The DNA wraps around specialized proteins called histones in the cell's nucleus. Normally, histones keep the DNA tightly packaged, preventing the expression of genes and the replication of DNA, which are required for cell growth and division. In order for these critical functions to take place, histones need to be modified with the attachment of an acetyl-group, donated by a critical molecule called acetyl-CoA. This attachment relaxes the DNA, allowing for DNA replication and gene expression. This mechanism is called "epigenetic regulation of DNA" and is important for normal functions (like the growth of an embryo or brain functions) or in common diseases like heart failure or cancer.

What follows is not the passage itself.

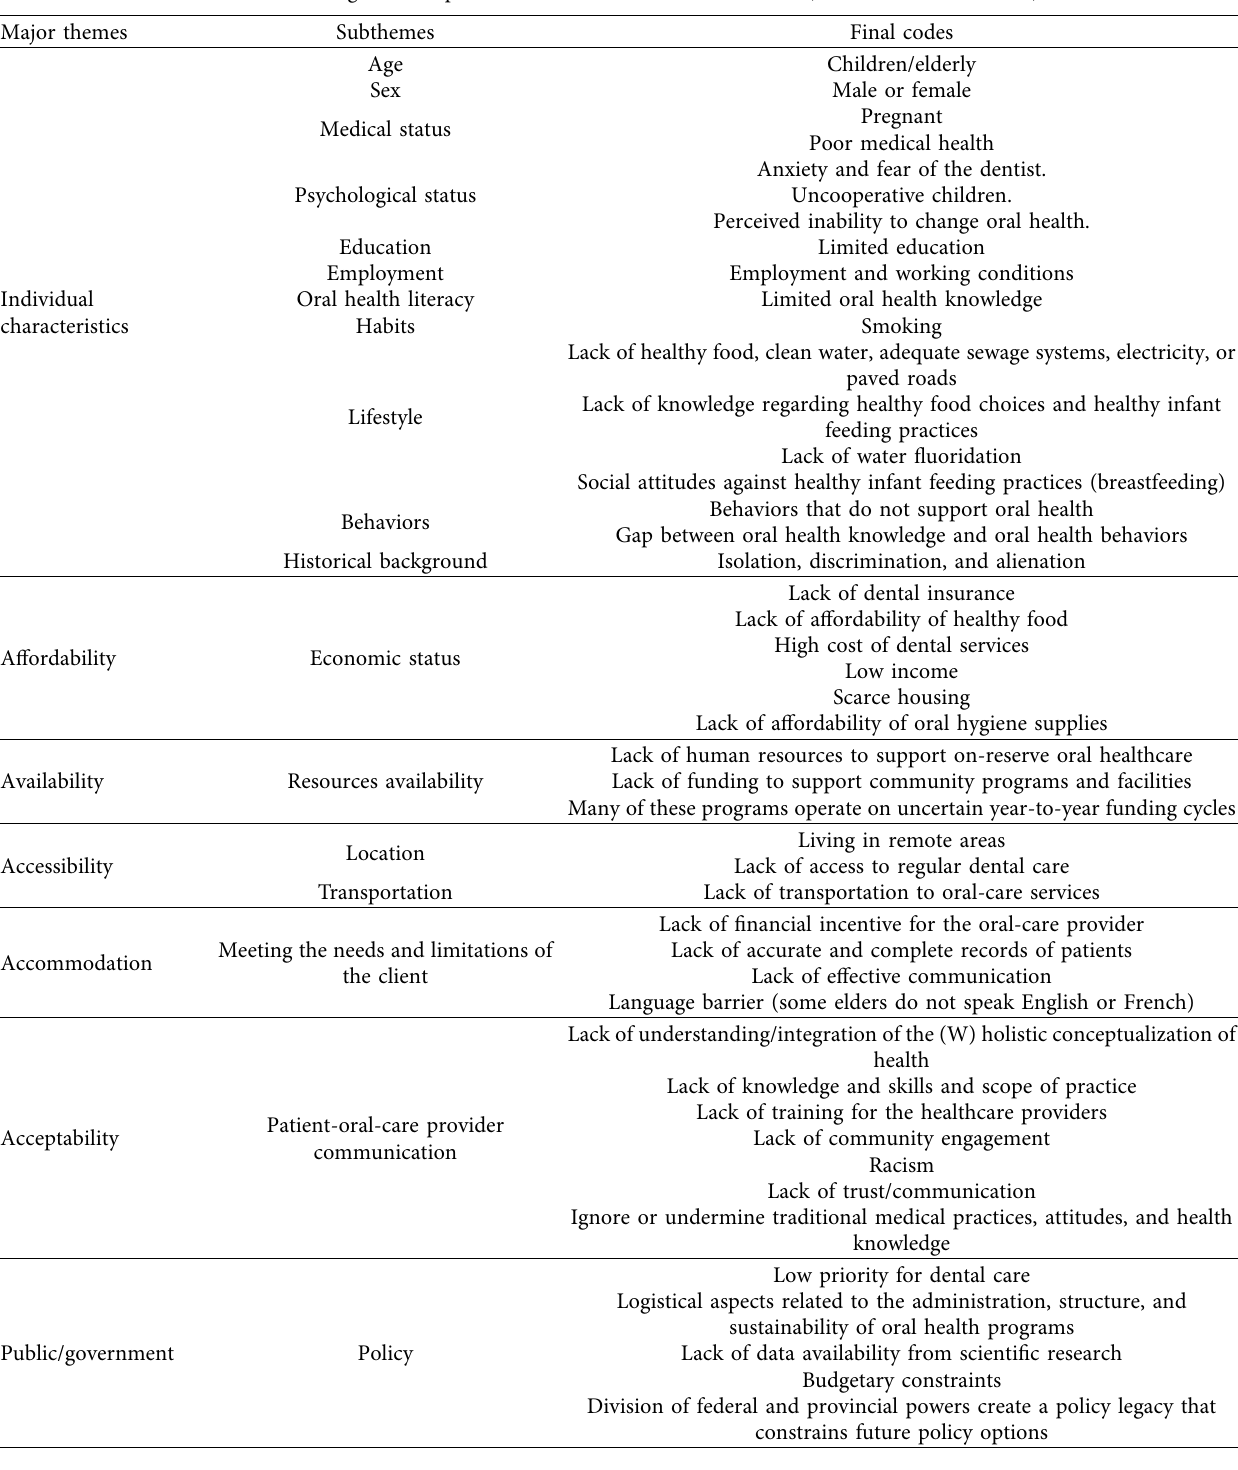
Table 3: Challenges to the provision/utilization of oral healthcare (modified CAHS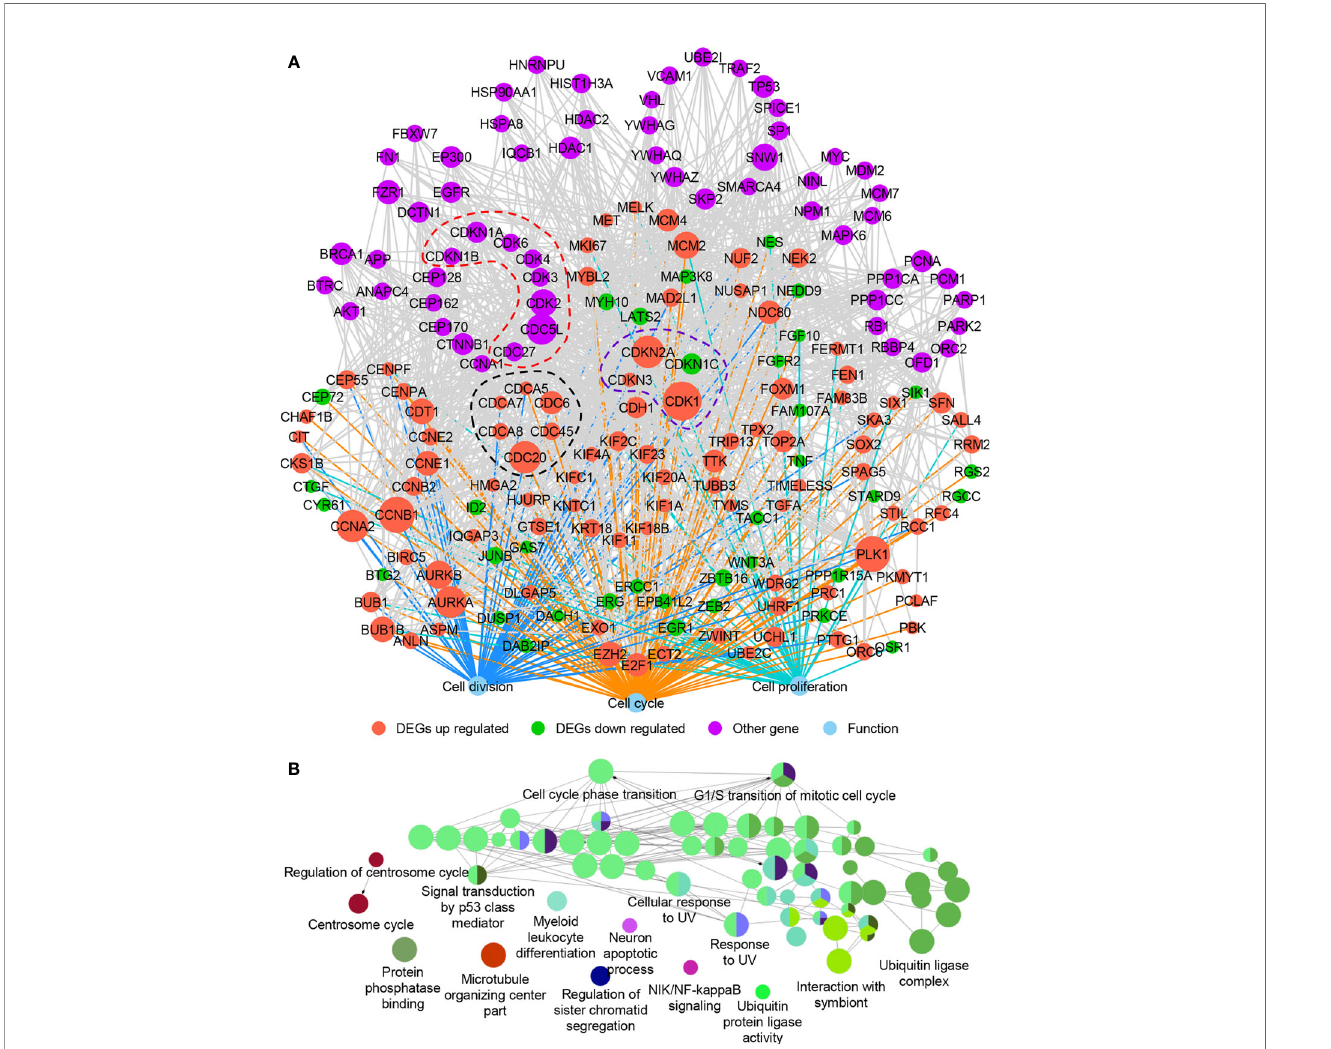
FIGURE 5 | The protein – protein interaction network of DEGs involved in cell cycle, cell division, and cell proliferation. (A) The protein – protein interaction network. (B) ClueGO functional annotation of 61 other genes (purple nodes in A ) that interacted with the up- and downregulated DEGs in (A) . A p -value of ≤ 0.01 was used, and experimental validated biological processes (BP), cellular components (CC), and molecular functions (MF) were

Until now, how the nucleus generates acetyl-CoA for histone acetylation had remained elusive.
The research team, lead by postdoctoral fellow Gopinath Sutendra and professor Evangelos Michelakis in the Department of Medicine, discovered that an enzyme thought to reside only within mitochondria, called Pyruvate Dehydrogenase Complex (PDC), can actually find its way into the nucleus and do what it is designed to do in the mitochondria: generate acetyl-CoA. When in mitochondria, PDC uses the carbohydrates from our diet to generate acetyl-CoA for energy production. When in the nucleus, PDC can produce acetyl-CoA for histone acetylation.
"Although this jumping of an enzyme from one organelle into another in the cell is not unheard off, our results were quite surprising", Sutendra says. "We wanted to measure acetyl-CoA levels and PDC in the mitochondria because that's where we thought they were. But accidentally we had the nuclei isolated at the same time and we saw PDC in the nucleus. So we asked, 'what is PDC doing there?' And that started it all."
"We were surprised that, despite the recognized importance of histone acetylation in cell biology and medicine, and despite the efforts by many to develop drugs that regulate histone acetylation, the source of acetyl-CoA in the nucleus had remained unknown," Michelakis says. "Sometimes the answers to important biological questions are just next to you, waiting to be discovered," he adds.
The team found that the translocation of PDC into the nucleus made cancer cells grow faster, an observation that may lead to additional strategies in the war against cancer. Yet, because the findings relate to how our DNA is regulated in general, this work may have far broader implications for many physiologic or pathologic conditions where epigenetic regulation is critical. "We are very excited about this new pathway linking energy production (the process known as metabolism) with gene regulation," the researchers say.
The work is published in the July 3, 2014, issue of the journal Cell
. Michelakis is particularly proud of the fact that this is the product of a team that is entirely based at the University of Alberta. Many young researchers in the Department of Medicine like Adam Kinnaird, Peter Dromparis and Roxane Paulin were critical members of the team that also included technicians (Trevor Stenson, Alois Haromy, Kyoko Hashimoto) and researchers from the NanoFAB facility (Nancy Zhang, Eric Flaim). The work was funded by the Canadian Institutes for Health Research and the Hecht Foundation (Vancouver, Canada).